The economical divide between the two is merely serving as a backdrop to this story, and we wonder why it’s so punctuated at times. We get our answer with the ending. It would have served fine as an opposites-attract machination between the two leads, which you assume to be the film’s star-crossed lovers. But although the film has been formulaic throughout the entire movie, Klapisch refuses to give the story the prescribed ending a film like this wants and deserves. Instead, we are given a political statement that’s shoehorned in at the last minute.

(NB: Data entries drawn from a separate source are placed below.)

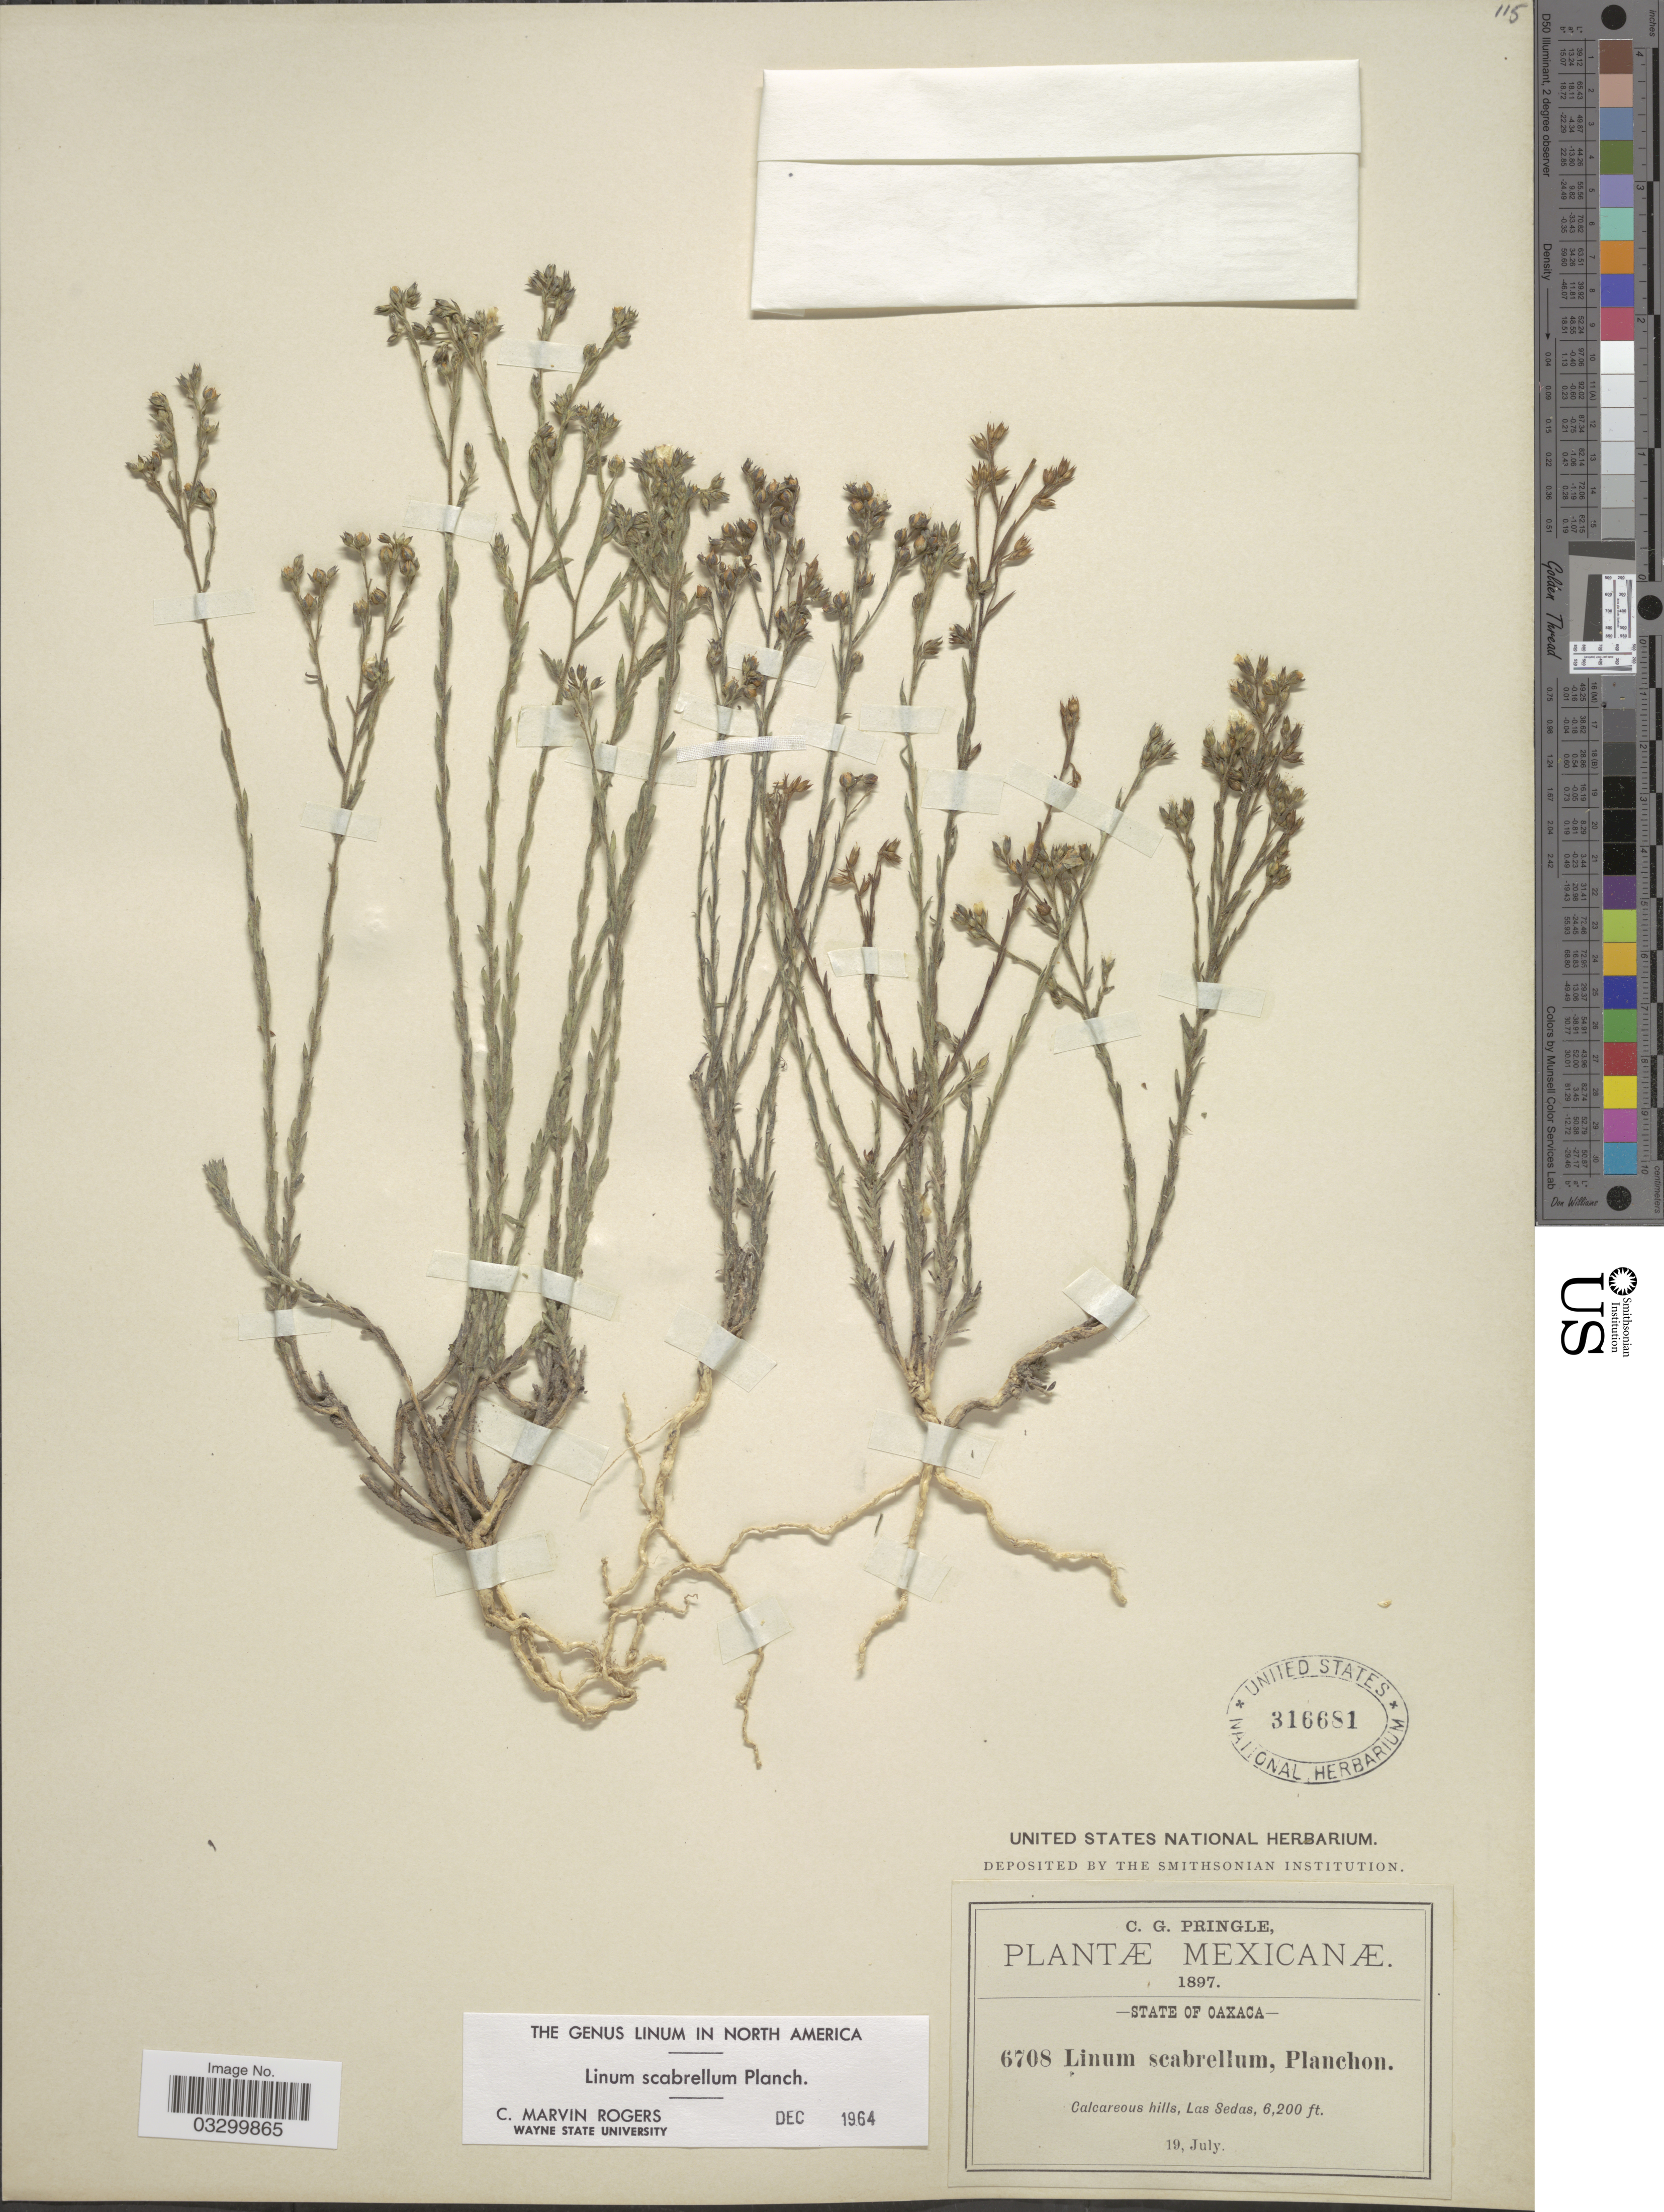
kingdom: Plantae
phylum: Tracheophyta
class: Magnoliopsida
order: Malpighiales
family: Linaceae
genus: Linum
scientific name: Linum scabrellum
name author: Planch.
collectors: C. G. Pringle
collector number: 6708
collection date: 1897-07-19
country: Mexico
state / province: Oaxaca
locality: Calcareous hills, Las Sedas.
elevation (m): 1890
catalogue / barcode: US 316681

To be fair, there was a moment when I liked this film. There is a point at the end, in where France takes Steve’s son to play in an England park. There is only 18 minutes of film left. All Klapisch has to do is bring the leads back together and wrap up with a cheesy happy ending. Or not. There’s many ways it could have worked. What the director instead decides to do is so utterly inexplicable, so unbelievably infuriating, and so completely offensive in its blazon stupidity that you will come to hate the entire 87 minutes that came before it. It didn’t need to end like a typical rom-com for it to work, but it’s hard to imagine a worse ending than this simplistic, hammer-over-the-head finish. The more you think about the ending, the more its bête-noire seeps into what worked before.
My Piece of the Pie (Ma part du gâteau) will play the Avalon Theatre’s French Cinémathèque showcase on Wednesday, January 18 at 8:00 p.m. for one show only. For other upcoming releases playing at the Avalon Theatre, visit their website here. A North American home video release for the film has yet to be announced.